Loki also married a goddess named Sigyn who bore him two sons: Narfi and Vali. (This Vali is not to be confused with Odin's son with the giantess Rind). To punish Loki for his part in Balder's death, Odin turned Vali into a rabid wolf who proceeded to tear Narfi's throat out. Narfi's entrails were used to chain Loki to a large rock until Ragnarok.
While he was in the form of a mare Loki mated with the stallion Svadilfari and gave birth to Sleipnir, the eight-legged steed of Odin.
One story in the Hyndluljoo states that Loki ate the heart of a woman and proceeded to give birth to a monster whose name is not given.
Loki occasionally works with the other gods and goddesses. For example, he tricked the unnamed giant who built the walls around Asgard out of being paid for his work by distracting his horse while disguised as a mare—thereby he became the mother of Odin's eight-legged horse Sleipnir. In another myth, he puts the dwarves against each other in a gifting contest. The dwarves make Odin's spear, Freyr's ship and Sif's wig. He even rescues Iounn. Finally, in Prymskvioa, Loki manages, with Thor at his side, to retrieve Mjolnir after the giant Prymr secretly steals it, in order to ask for Freya as a bride in exchange.
Even though Loki may have been a liability to gods (leading to the death of Balder, the birth of Fenrir and other monsters that would eventually engulf the world), he provided the gods with all their most precious items, from Thor's hammer to the flying ships, and these artifacts help the gods ultimately defeat evil.
Not all lore depicts Loki as a malevolent being. An 18th century ballad (that may have drawn from a much earlier source) from the Faroe Islands, entitled Loka Tattur, depicts Loki as a friend to man: when a thurs (troll or giant) comes to take a farmer's son away, the farmer and his wife pray to Odin to protect him. Odin hides the son in a field of wheat, but the thurs finds him. Odin rescues the son and takes him back to the farmer and his wife, saying that he is done hiding the son. The couple then prays to Hoenir, who hides the son in the neck-feathers of a swan, but again the thurs finds him. On the third day, they pray to Loki, who hides the son amidst the eggs of a flounder. The thurs finds the flounder, but Loki instructs the boy to run into a boathouse. The giant gets his head caught and Loki kills him by chopping off his leg and inserting a stick and a stone in the leg stump to prevent the thurs from regenerating. He takes the boy home, and the farmer and his wife embrace both of them.

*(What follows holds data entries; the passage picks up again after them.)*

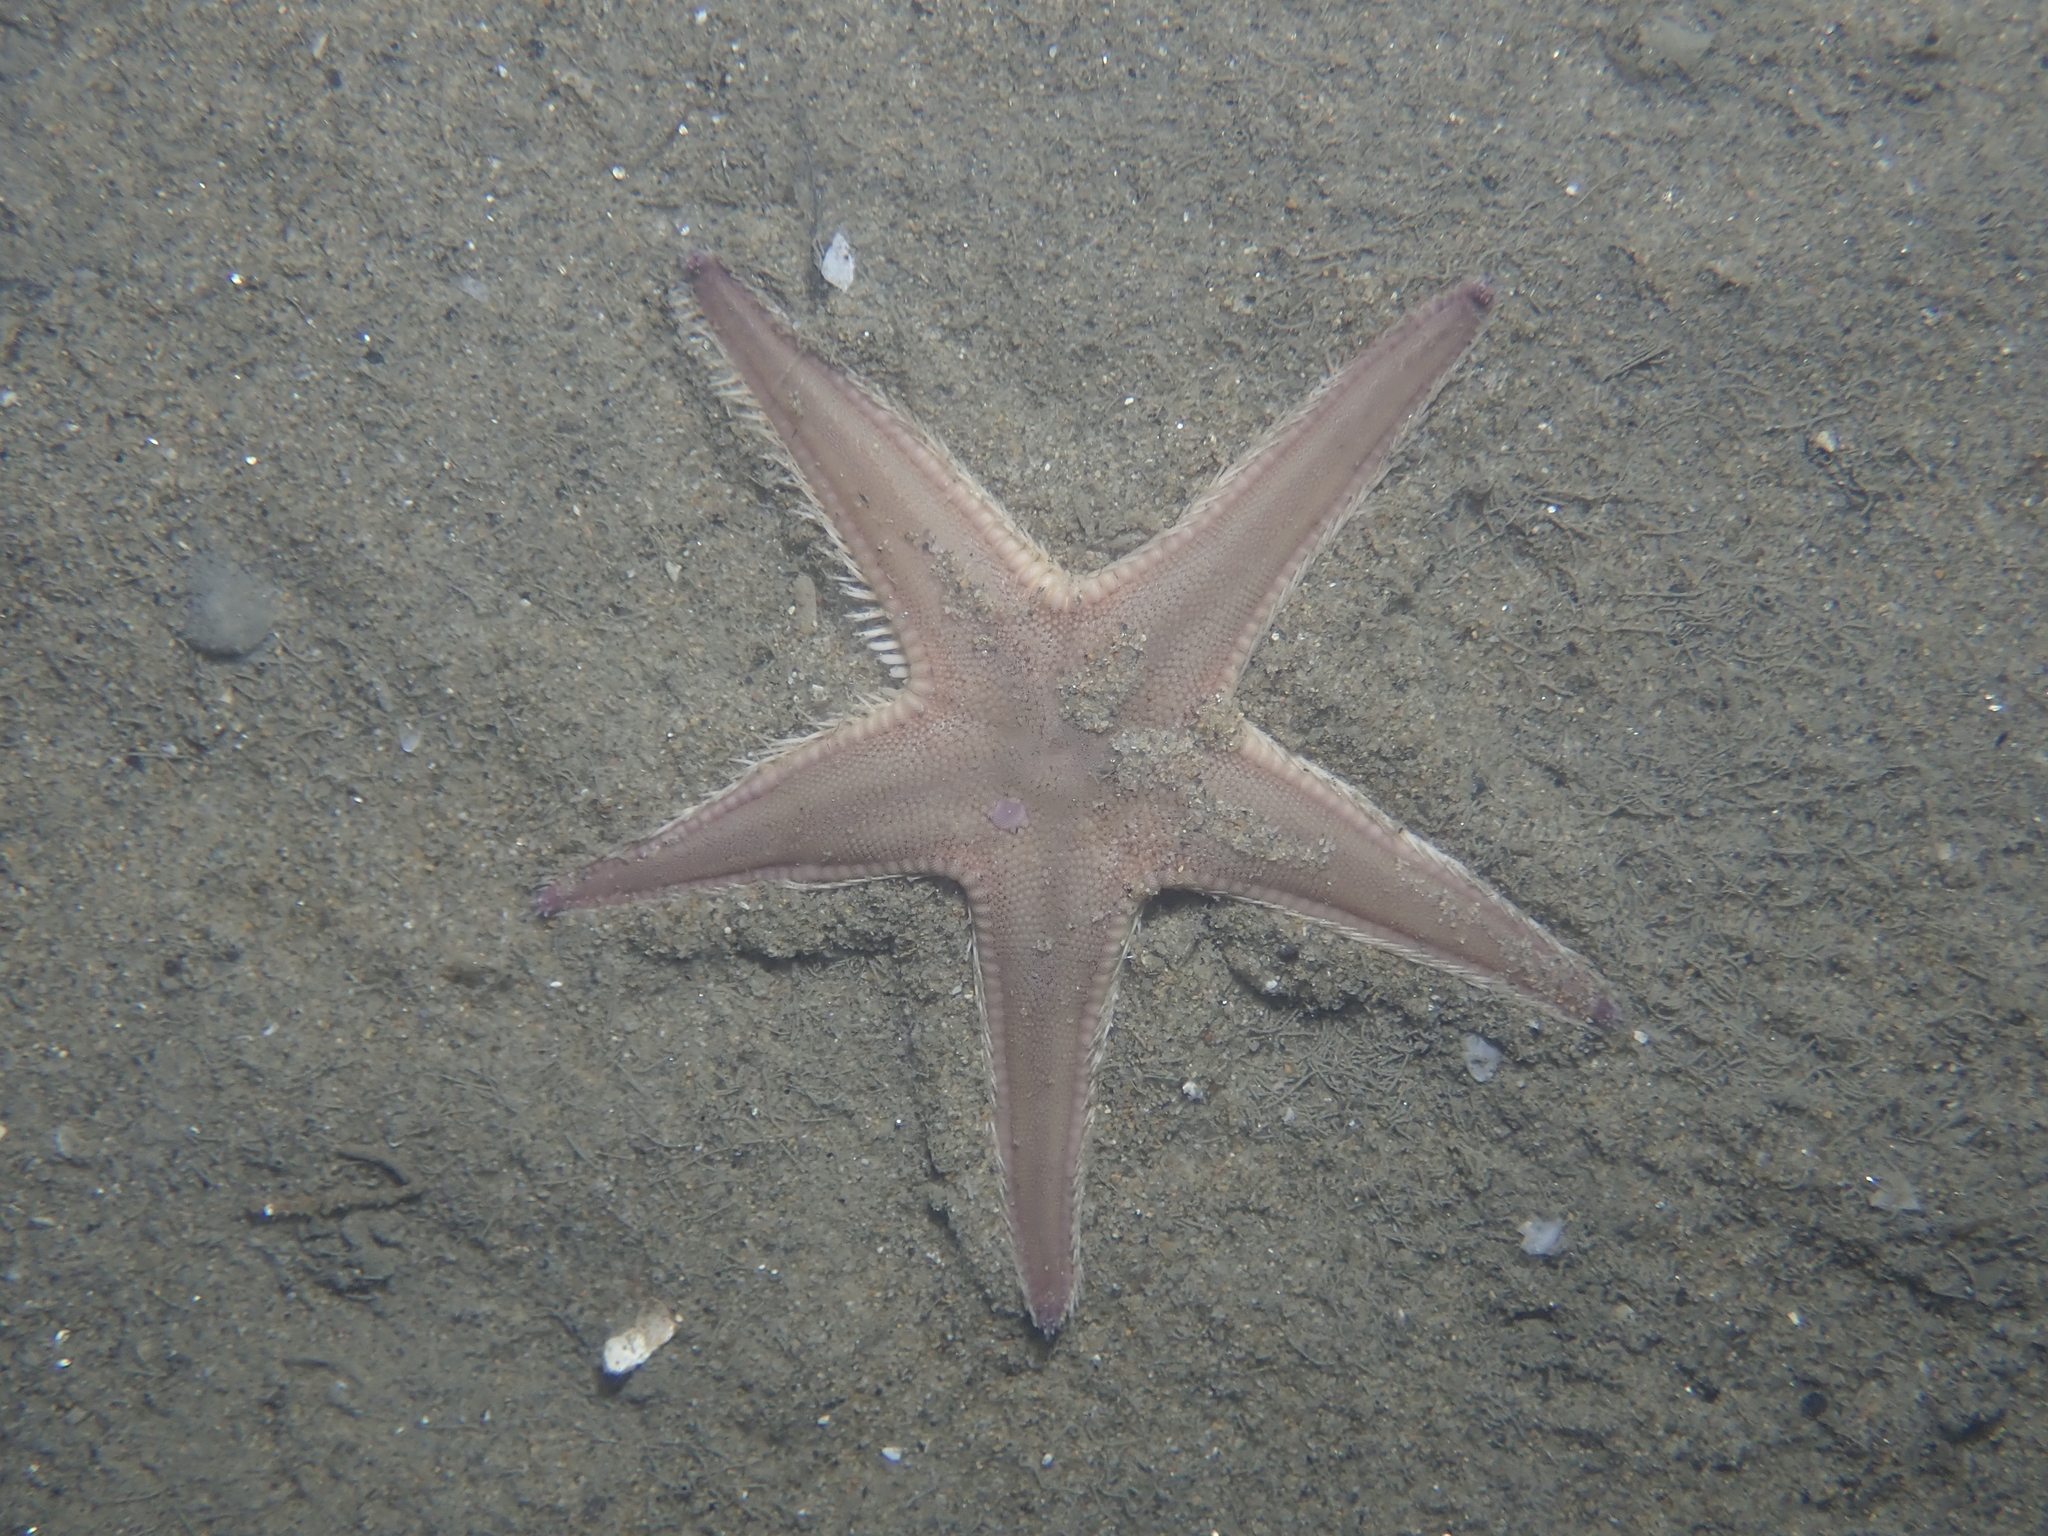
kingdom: Animalia
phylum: Echinodermata
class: Asteroidea
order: Paxillosida
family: Astropectinidae
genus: Astropecten
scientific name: Astropecten irregularis
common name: Sand star
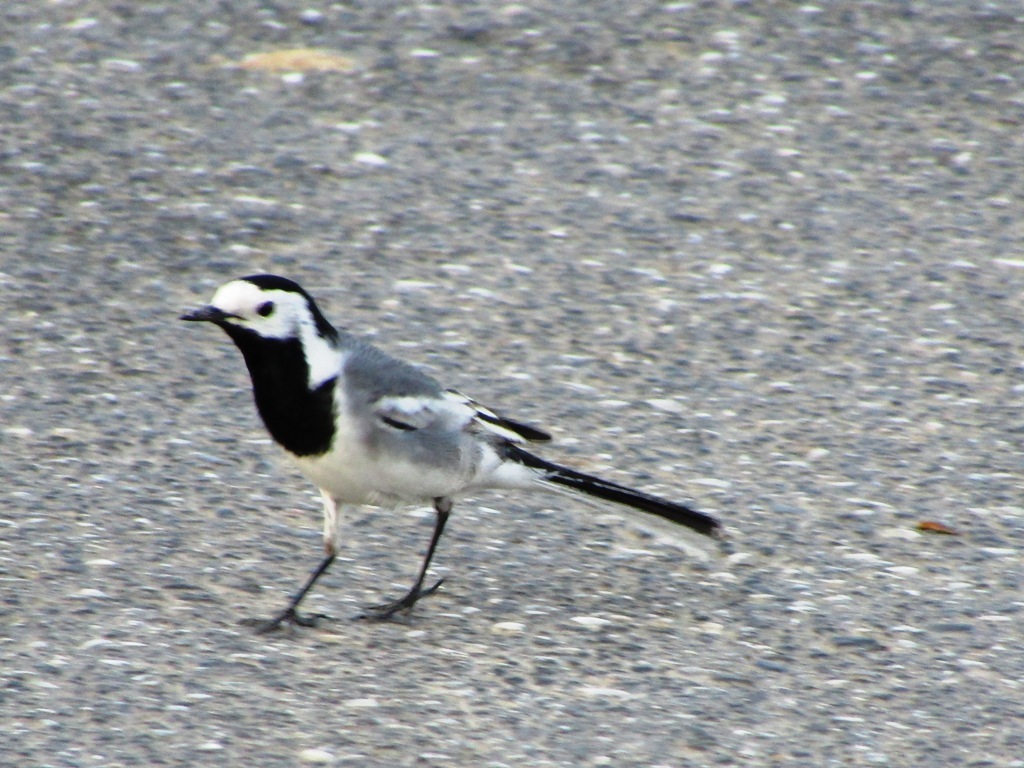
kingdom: Animalia
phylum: Chordata
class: Aves
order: Passeriformes
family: Motacillidae
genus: Motacilla
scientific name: Motacilla alba
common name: White wagtail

Loki may have overplayed his hand when, disguised as a giantess, he arranged the murder of Balder. He used mistletoe, the only plant which had not sworn never to harm Balder, and made a dart of it, which he tricked Balder's blind brother Hoor into throwing at Balder, thereby killing him. Another version of the myth, preserved in Gesta Danorum, does not mention Loki.

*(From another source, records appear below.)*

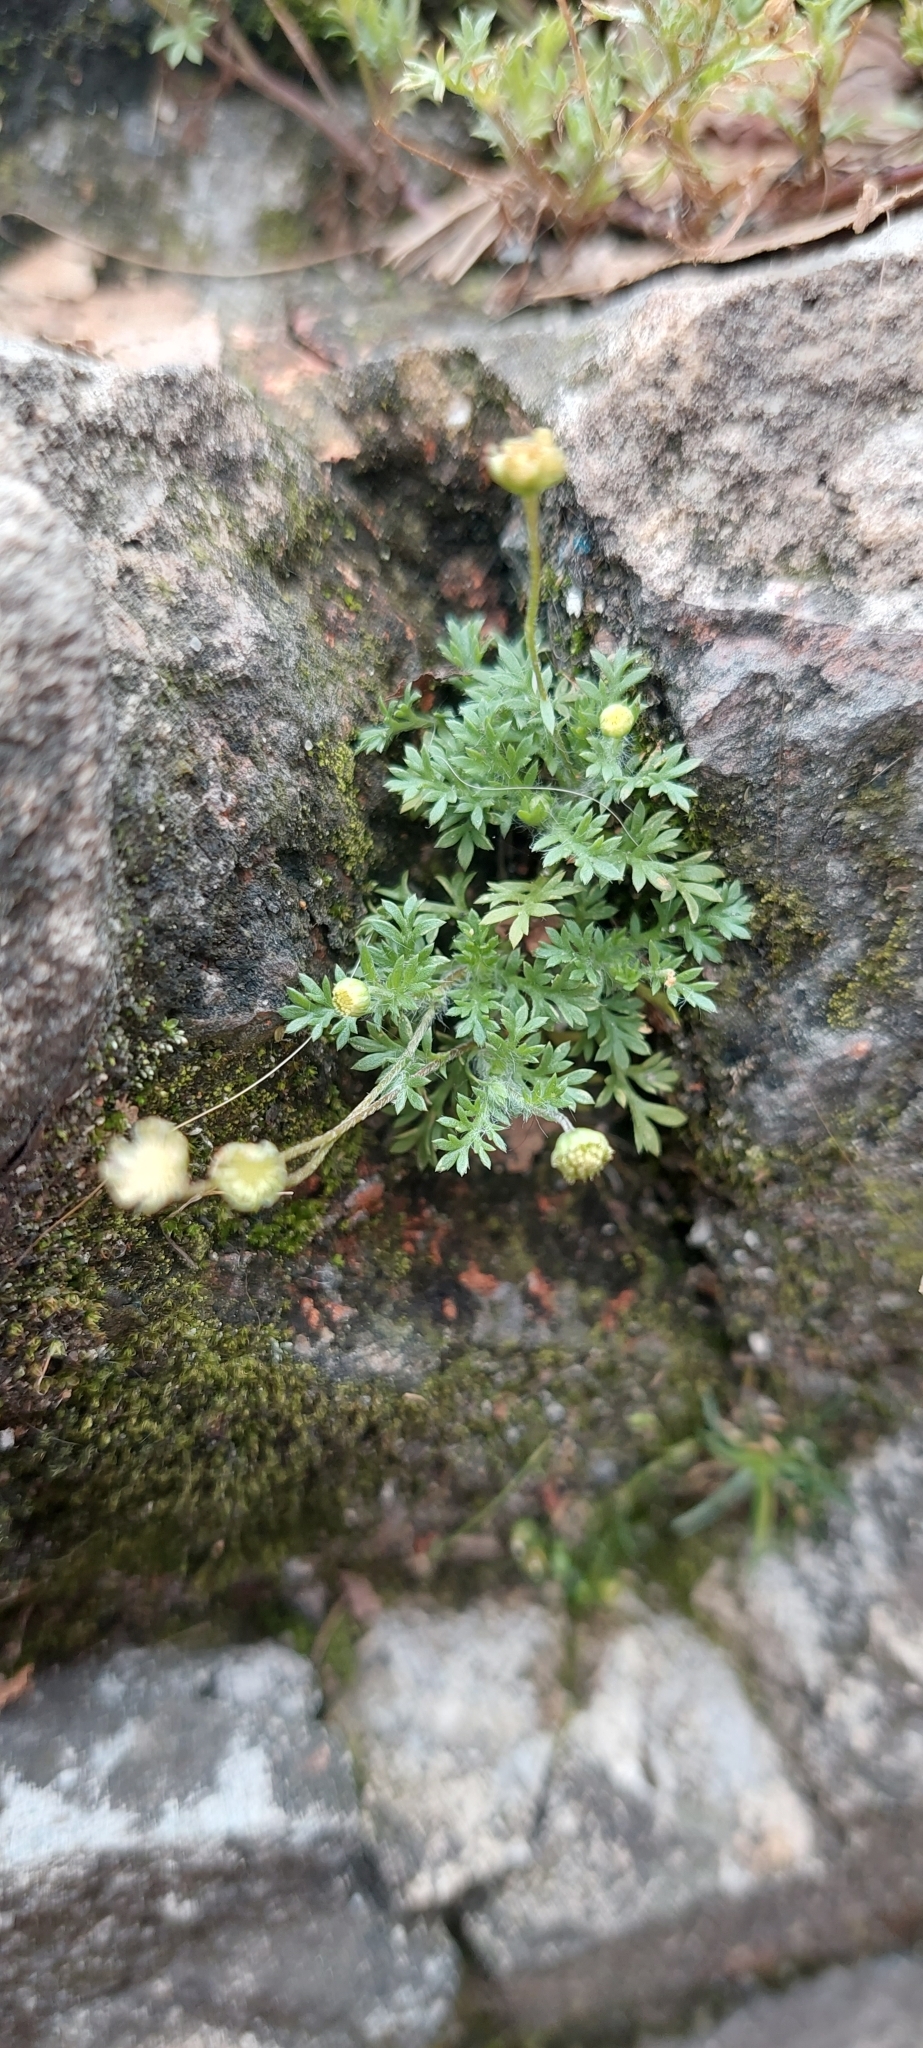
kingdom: Plantae
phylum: Tracheophyta
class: Magnoliopsida
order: Asterales
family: Asteraceae
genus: Cotula
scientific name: Cotula australis
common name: Australian waterbuttons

It was also possibly he who, in the shape of the giantess Thokk, was the only being that refused to weep for Balder, preventing the defunct god's return from Hel.
The murder of Baldr was not left unpunished, and eventually the gods tracked down Loki, who was hiding in a pool at the base of Franang's Falls in the shape of a salmon. There they caught the Trickster with his own famous invention, the fishing net. They also hunted down Loki's two children with Sigyn, Narfi and Vali (not to be confused with Vali, the son of Odin and Rind). They changed Váli into a wolf, and he then turned against his brother and killed him. They used Narfi's entrails to bind Loki to three slabs of stone, and Skaoi placed a snake above his head so that its venom would pour onto him. Sigyn sits beside him and collects the venom in a wooden bowl, but she has to empty the bowl when it fills up, during which time the searing venom drips onto the Trickster's face. The pain is then so terrible that he writhes, making the earth shake.
Baldr's murder was also one of the events that precipitated Ragnarok. Loki would stay bound until then. When Ragnarök finally comes and Loki is freed by the trembling earth, he will sail to Vigrid from the north on a ship that also bears Hel and all those from her realm. Once on the battlefield, he will meet Heimdall. They will fight and though Heimdall is ultimately victorious, he later dies of his wounds.